Daniel Mayer wrote:
How are they
going to come to the users? Are they going to have
thousands of meetings? It would take about 5-10 meetings in the US
alone to come within range of a decent majority of users, another 10-15
in Europe, 5-10 in Asia, and so on.
Individual users would travel to the meetings. A day of driving or on a train
can cover a large geographic area. Other international groups also rotate where
they meet in order to cover as much of the world as possible. But creating
these kind of ties is needed for the long-term survival of the foundation.

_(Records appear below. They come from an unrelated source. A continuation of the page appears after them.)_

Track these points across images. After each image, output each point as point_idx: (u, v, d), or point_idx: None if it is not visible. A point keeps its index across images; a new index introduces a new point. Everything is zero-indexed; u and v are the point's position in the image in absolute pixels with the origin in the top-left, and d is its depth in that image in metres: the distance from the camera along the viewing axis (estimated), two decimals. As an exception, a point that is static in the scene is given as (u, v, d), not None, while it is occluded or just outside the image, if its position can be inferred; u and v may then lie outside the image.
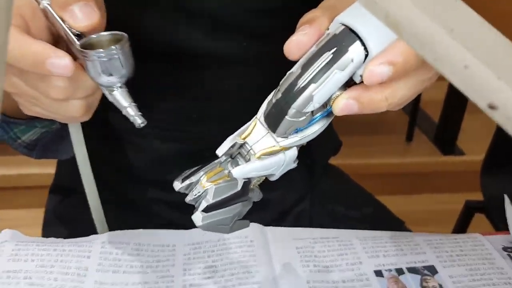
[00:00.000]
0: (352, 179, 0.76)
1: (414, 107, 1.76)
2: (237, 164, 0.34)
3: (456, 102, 1.71)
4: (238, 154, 0.34)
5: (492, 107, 0.17)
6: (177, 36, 0.50)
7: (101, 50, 0.33)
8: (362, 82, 0.31)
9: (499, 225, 0.94)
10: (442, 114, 1.75)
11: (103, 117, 0.54)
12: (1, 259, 0.43)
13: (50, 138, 0.53)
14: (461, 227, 1.04)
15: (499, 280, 0.45)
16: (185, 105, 0.56)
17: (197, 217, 0.34)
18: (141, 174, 0.62)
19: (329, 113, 0.33)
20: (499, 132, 0.99)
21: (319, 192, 0.69)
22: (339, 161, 0.76)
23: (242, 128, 0.34)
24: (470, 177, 1.34)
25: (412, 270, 0.45)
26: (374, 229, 0.52)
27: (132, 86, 0.42)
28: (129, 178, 0.62)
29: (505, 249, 0.49)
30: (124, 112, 0.35)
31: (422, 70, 0.32)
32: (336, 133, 0.75)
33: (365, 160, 1.61)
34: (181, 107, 0.56)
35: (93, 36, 0.34)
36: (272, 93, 0.33)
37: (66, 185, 0.68)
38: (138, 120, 0.35)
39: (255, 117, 0.34)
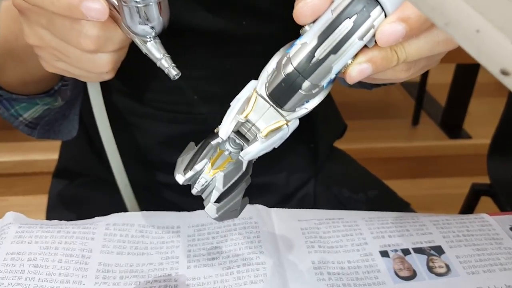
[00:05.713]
0: (357, 162, 0.75)
1: (420, 91, 1.74)
2: (235, 143, 0.33)
3: (462, 85, 1.69)
4: (236, 132, 0.33)
5: (504, 72, 0.16)
6: (177, 11, 0.50)
7: None
8: (374, 45, 0.29)
9: (506, 208, 0.94)
10: (448, 97, 1.73)
11: (107, 99, 0.53)
12: (5, 241, 0.43)
13: (53, 117, 0.53)
14: (467, 210, 1.03)
15: (507, 260, 0.44)
16: (184, 85, 0.56)
17: (211, 209, 0.33)
18: (145, 157, 0.61)
19: (334, 80, 0.31)
20: (506, 115, 0.98)
21: (324, 175, 0.68)
22: (345, 145, 0.76)
23: (238, 104, 0.32)
24: (476, 161, 1.33)
25: (418, 250, 0.45)
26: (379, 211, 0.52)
27: (129, 66, 0.41)
28: (135, 161, 0.62)
29: (512, 229, 0.48)
30: (158, 64, 0.35)
31: (437, 29, 0.30)
32: (342, 116, 0.74)
33: (371, 144, 1.61)
34: (181, 88, 0.56)
35: None
36: (272, 66, 0.31)
37: (70, 169, 0.68)
38: (172, 71, 0.35)
39: (253, 90, 0.32)
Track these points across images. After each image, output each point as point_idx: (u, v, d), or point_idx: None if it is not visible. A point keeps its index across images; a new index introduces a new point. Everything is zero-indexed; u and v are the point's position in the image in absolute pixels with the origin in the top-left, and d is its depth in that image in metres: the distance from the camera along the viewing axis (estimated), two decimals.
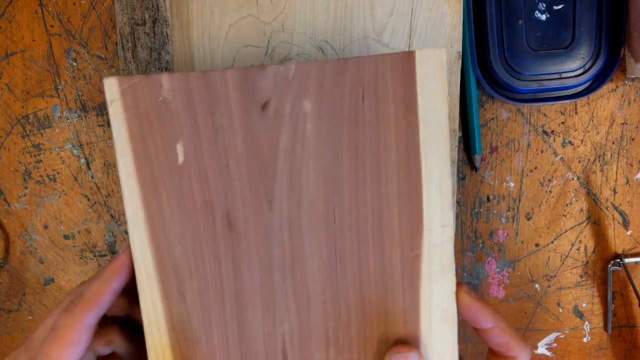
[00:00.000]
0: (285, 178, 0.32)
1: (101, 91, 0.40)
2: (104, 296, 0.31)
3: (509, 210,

I'm not sure you realize how big the world is---a day of driving or on a
train covers a miniscule fraction of the world. Covering even 80% of
Wikimedians within a day's train or car distance would require on the
order of hundreds of meetings. In the US alone, it would require
meetings in:
* Some city in the northeast (Boston, NYC, etc.)
* Seattle
* Chicago
* One of San Francisco, Los Angeles, or San Diego
* Phoenix
* One of Houston, Austin, or Dallas
* Atlanta
* Denver
* Somewhere in Florida
Of course we would also need meetings in Canada, 2-3 countries in
northern europe, 2-3 countries in eastern and southern europe, Korea,
the PRC (at least a few cities), the ROC, Singapore, South Africa,
Israel, Turkey, Russia (probably multiple cities), Egypt, Brazil,
Argentina, Australia ... and those are just a bare-bones start.
So I really don't see how regular meetings with a significant portion of
the membership could possibly be a feasible option even in the long
term, unless perhaps suddenly plane flight becomes dirt-cheap, or
Wikimedia becomes willing to fund travel of ordinary users to the meetings.